================
@@ -11792,6 +11792,32 @@ static bool CheckMultiVersionFunction(Sema &S, 
FunctionDecl *NewFD,
                                          OldDecl, Previous);
 }
 
+static void CheckFunctionDeclarationAttributesUsage(Sema &S,
+                                                    FunctionDecl *NewFD) {
+  const bool is_pure = NewFD->hasAttr<PureAttr>();
+  const bool is_const = NewFD->hasAttr<ConstAttr>();
+
+  if (is_pure && is_const) {
+    S.Diag(NewFD->getLocation(), diag::warn_const_attr_with_pure_attr);
+    NewFD->dropAttr<PureAttr>();
+  }
+  if (is_pure || is_const) {
+    if (isa<CXXConstructorDecl>(NewFD)) {
----------------
AaronBallman wrote:

I don't see why constructors and destructors should be handled differently. 
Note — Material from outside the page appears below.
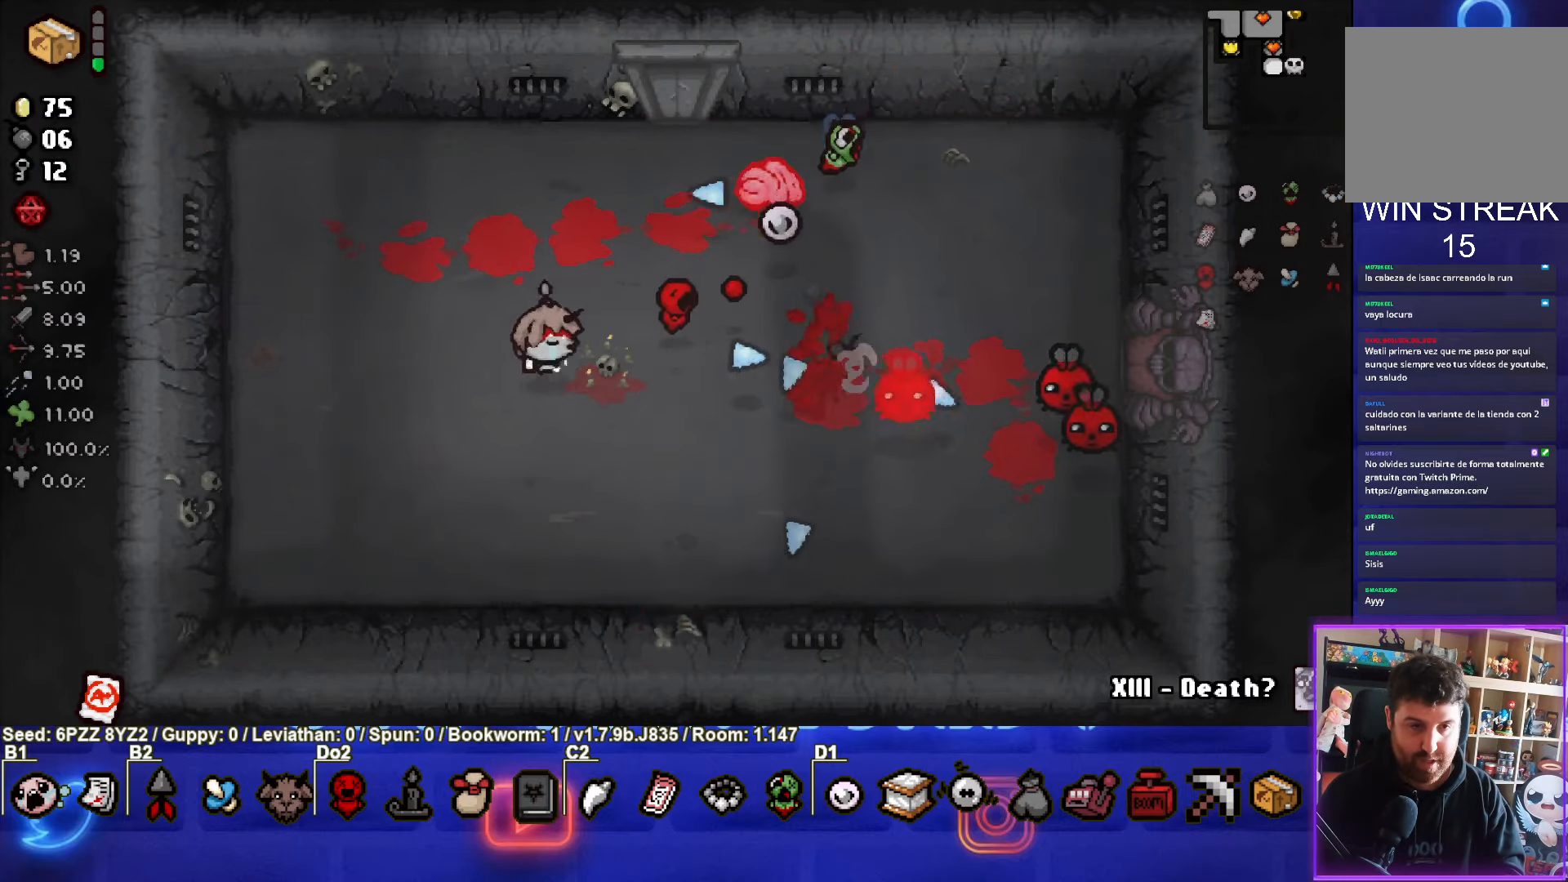
{"buttons": ["CIRCLE"], "left_stick": "up-left", "events": [[50, "left_stick", "down-left"], [200, "left_stick", "up-left"]]}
Neither has a way to specify a return value. My mental model for this is: pure 
and const only make sense on functions that are called for their return value. 
So anything which does not return a value is suspect to have either of these 
attributes. For ctor and dtor, there's no possible return value and so there is 
only one possible remedy (remove the attribute). For functions returning void, 
there are two possible remedies, remove the attribute or give the function a 
non-void return type.

Another situation worth thinking about is a function marked `noreturn` but I 
think those functions are typically declared with a `void` return type anyway 
and so I'm not certain we need special logic to diagnose this case.